── DOCUMENT SEGMENT

Portugal Said to Have Opposed Central Bank Over Novo Banco

  • Felix told investors that concerns were expressed, people say
  • Bond prices tumbled after debt was shifted to bad bank

The Portuguese government said it was against the central bank’s decision to impose losses on some Novo Banco SA bondholders, according to two people familiar with the situation.

Finance Secretary of State Ricardo Mourinho Felix told investors on Monday that the ministry had expressed concern to the central bank about the transfer of bonds to a bad bank, said the people, who asked not to be identified because the discussions were private. Pacific Investment Management Co. and BlackRock Inc., the biggest holders of the debt, were among investors at the event in London, people said.

Bondholders were blindsided by the transfer of about 2 billion euros ($2.2 billion) of Novo Banco senior notes because the Bank of Portugal had previously said it could fill a capital shortfall through measures including asset sales. Novo Banco emerged from the 2014 breakup of Banco Espirito Santo SA.

────

• [THINGS TO DO]
a) Return the Novo Banco article passage starting at "Bondholders were blindsided" and ending at "Espirito Santo SA.", word for word.
b) In the Novo Banco article, what were the biggest holders of the debt?

── STUDY MATERIAL

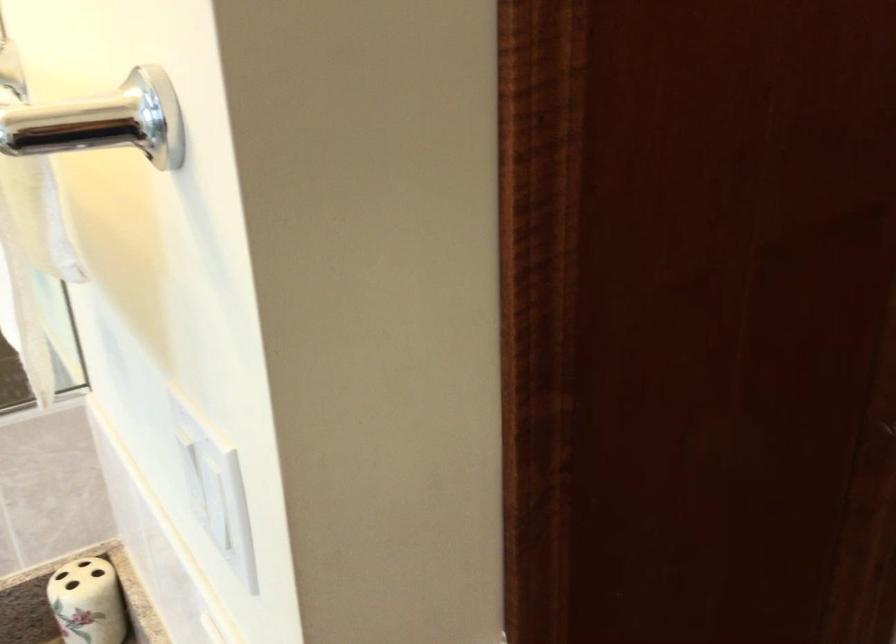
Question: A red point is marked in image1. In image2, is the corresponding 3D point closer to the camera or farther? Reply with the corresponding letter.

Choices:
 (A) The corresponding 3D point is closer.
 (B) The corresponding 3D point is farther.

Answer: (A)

────

• [RESPONSES TO THE TASKS]
a)
Bondholders were blindsided by the transfer of about 2 billion euros ($2.2 billion) of Novo Banco senior notes because the Bank of Portugal had previously said it could fill a capital shortfall through measures including asset sales. Novo Banco emerged from the 2014 breakup of Banco Espirito Santo SA.

b) Pacific Investment Management Co. and BlackRock Inc.